Supreme Court Won't Hear District's Appeal of Hatikvah Decision
The school board was trying to appeal an Appellate Court decision made in December.
The New Jersey Supreme Court said last week that it would not hear an East Brunswick Board of Education appeal regarding the Hatikvah International Academy Charter School.
District officials filed documents in Appellate Court in April seeking to overturn former Education Commissioner Bret Schundler’s decision to approve the school because it did not meet enrollment requirements at the time. In December, the court said the school met all enrollment requirements before opening in 2010 and that subsequent dips in enrollment before the actual opening were not grounds to revoke the charter.
The district attempted to appeal the decision to the Supreme Court, but on March 26, the court rejected the petition for appeal.
"While the board has not yet discussed the impact or implications of the Supreme Court’s action, the board is disappointed that the Supreme Court declined review. We believe the court had the opportunity to clarify that former Commissioner Schundler was required to follow his department’s own regulations. We feel that this case presented issues not only important to East Brunswick but to similarly-situated districts throughout the state," said East Brunswick Board of Education President Todd Simmens.
According to the December decision, the school board was urging the court “to revoke Hatikvah's charter and remand the matter to the commissioner to set a timetable for it to wind down its operations, or take other steps as a result of Hatikvah's purportedly deficient application.”

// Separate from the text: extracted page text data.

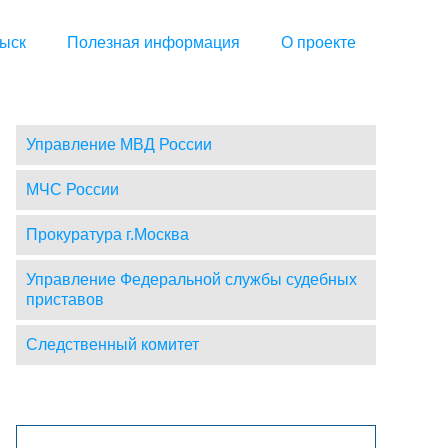
ыск
Полезная информация
О проекте
Управление МВД России
МЧС России
Прокуратура г.Москва
Управление Федеральной службы судебных
приставов
Следственный комитет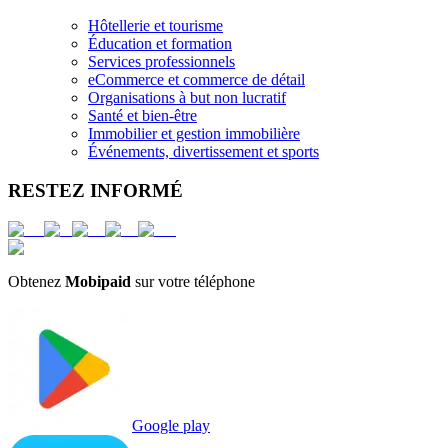
Hôtellerie et tourisme
Éducation et formation
Services professionnels
eCommerce et commerce de détail
Organisations à but non lucratif
Santé et bien-être
Immobilier et gestion immobilière
Événements, divertissement et sports
RESTEZ INFORMÉ
Obtenez
Mobipaid
sur votre téléphone
Google play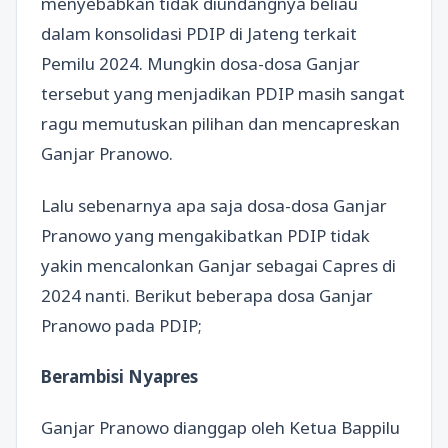
menyebabkan tidak diundangnya beliau
dalam konsolidasi PDIP di Jateng terkait
Pemilu 2024. Mungkin dosa-dosa Ganjar
tersebut yang menjadikan PDIP masih sangat
ragu memutuskan pilihan dan mencapreskan
Ganjar Pranowo.
Lalu sebenarnya apa saja dosa-dosa Ganjar
Pranowo yang mengakibatkan PDIP tidak
yakin mencalonkan Ganjar sebagai Capres di
2024 nanti. Berikut beberapa dosa Ganjar
Pranowo pada PDIP;
Berambisi Nyapres
Ganjar Pranowo dianggap oleh Ketua Bappilu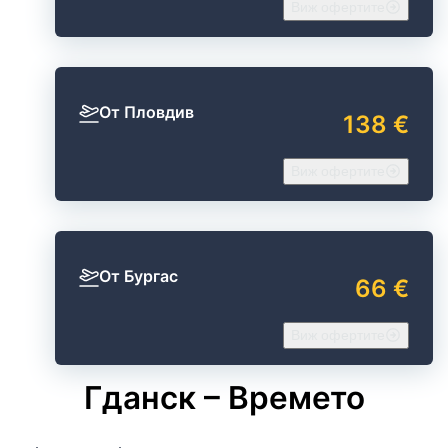
Виж офертите
От Пловдив
138 €
Виж офертите
От Бургас
66 €
Виж офертите
Гданск – Времето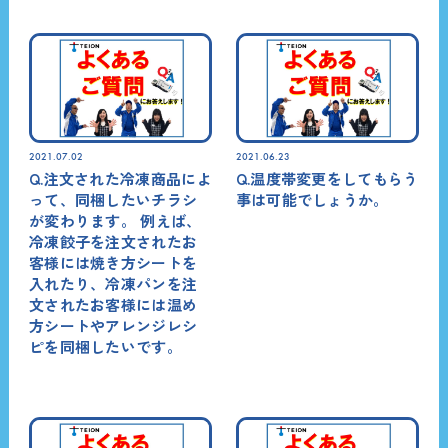
2021.07.02
2021.06.23
Q.注文された冷凍商品によ
Q.温度帯変更をしてもらう
って、同梱したいチラシ
事は可能でしょうか。
が変わります。 例えば、
冷凍餃子を注文されたお
客様には焼き方シートを
入れたり、冷凍パンを注
文されたお客様には温め
方シートやアレンジレシ
ピを同梱したいです。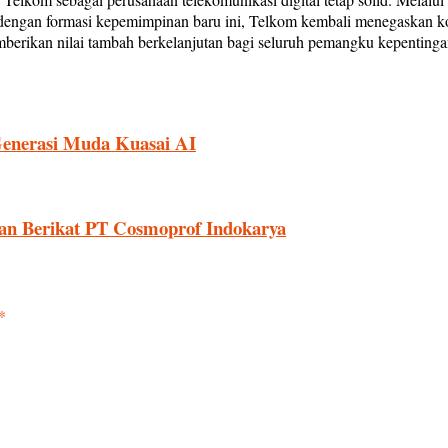
 dengan formasi kepemimpinan baru ini, Telkom kembali menegaskan kom
emberikan nilai tambah berkelanjutan bagi seluruh pemangku kepentinga
Generasi Muda Kuasai AI
san Berikat PT Cosmoprof Indokarya
*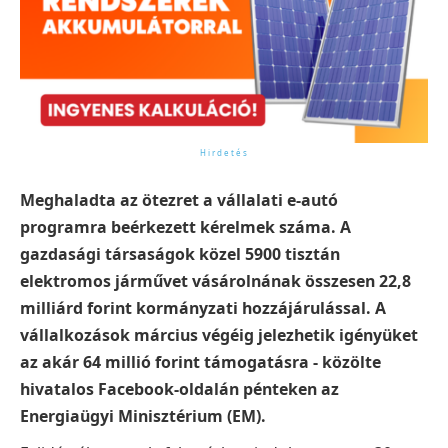
Meghaladta az ötezret a vállalati e-autó
programra beérkezett kérelmek száma. A
gazdasági társaságok közel 5900 tisztán
elektromos járművet vásárolnának összesen 22,8
milliárd forint kormányzati hozzájárulással. A
vállalkozások március végéig jelezhetik igényüket
az akár 64 millió forint támogatásra - közölte
hivatalos Facebook-oldalán pénteken az
Energiaügyi Minisztérium (EM).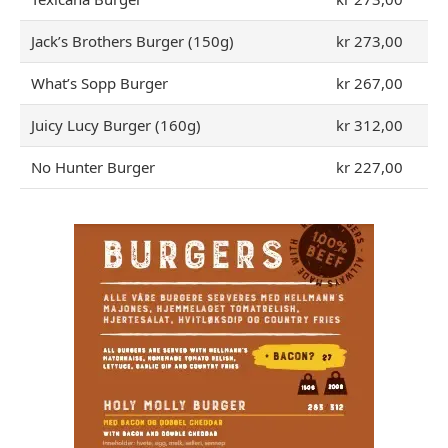
Jack’s Brothers Burger (150g)
kr 273,00
What’s Sopp Burger
kr 267,00
Juicy Lucy Burger (160g)
kr 312,00
No Hunter Burger
kr 227,00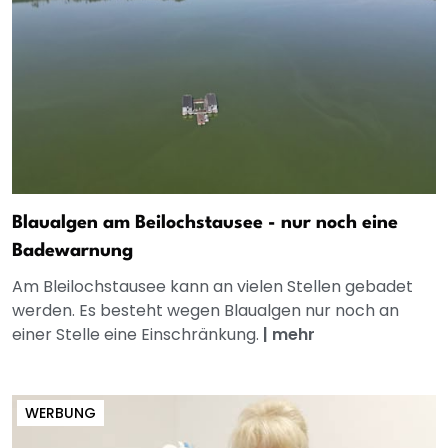
Blaualgen am Beilochstausee - nur noch eine
Badewarnung
Am Bleilochstausee kann an vielen Stellen gebadet
werden. Es besteht wegen Blaualgen nur noch an
einer Stelle eine Einschränkung.
|
mehr
WERBUNG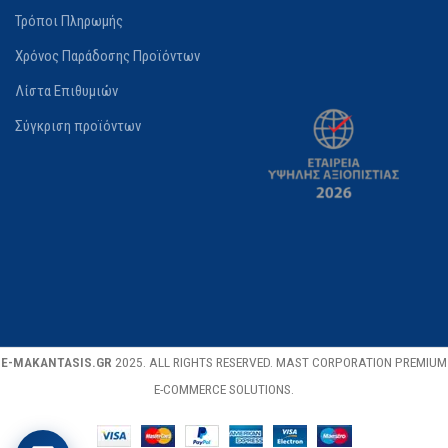
Τρόποι Πληρωμής
Χρόνος Παράδοσης Προϊόντων
Λίστα Επιθυμιών
Σύγκριση προϊόντων
E-MAKANTASIS.GR
2025. ALL RIGHTS RESERVED. MAST CORPORATION PREMIUM
E-COMMERCE SOLUTIONS.
Bosch Σετ 3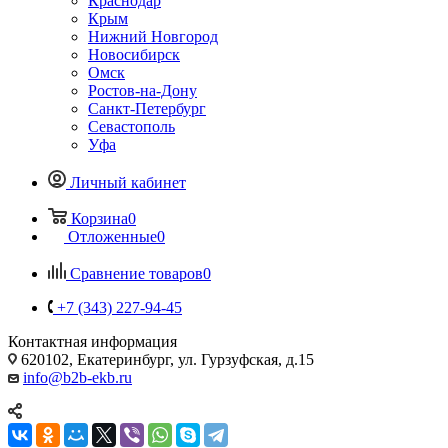
Краснодар
Крым
Нижний Новгород
Новосибирск
Омск
Ростов-на-Дону
Санкт-Петербург
Севастополь
Уфа
Личный кабинет
Корзина
0
Отложенные
0
Сравнение товаров
0
+7 (343) 227-94-45
Контактная информация
620102, Екатеринбург, ул. Гурзуфская, д.15
info@b2b-ekb.ru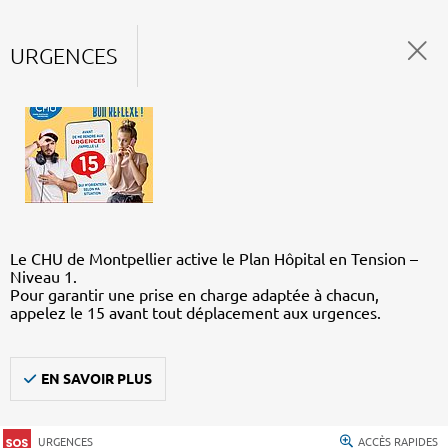
URGENCES
Le CHU de Montpellier active le Plan Hôpital en Tension –
Niveau 1.
Pour garantir une prise en charge adaptée à chacun,
appelez le 15 avant tout déplacement aux urgences.
EN SAVOIR PLUS
URGENCES
ACCÈS RAPIDES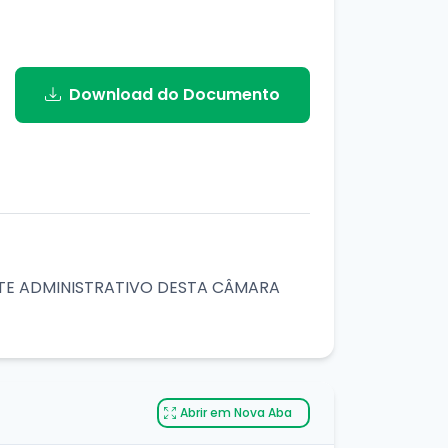
Download do Documento
ENTE ADMINISTRATIVO DESTA CÂMARA
Abrir em Nova Aba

"We are extremely grateful to the Supreme Court for seeing through this baseless case and upholding our right to provide an excellent educational option for the parents in our community who are interested in a high quality dual language experience," said Hatikvah Board Member and spokeswoman Pam Mullin.
According to the Decemer decision, Hatikvah submitted evidence in June 2010 that it had 100 East Brunswick resident students enrolled – 44 in kindergarten, 38 in first grade, and 18 in second grade. There was also a waiting list for kindergarten of 9 East Brunswick residents and 24 non- residents, as well as non-residents enrolled in the other grades to fill the remaining spaces, totaling 97 out of l08 students, or 90 percent.
Two months later, according to a correspondence between Hatikvah and the commissioner’s office, enrollment dipped to approximately 100 students, 89 from East Brunswick. The school also reported that it had a waiting list for kindergarten and an out-of-town waiting list for first and second grade, which were sufficient to fill the remaining eight spots, according to the decision.
That dip is part of the reason for the court’s decision.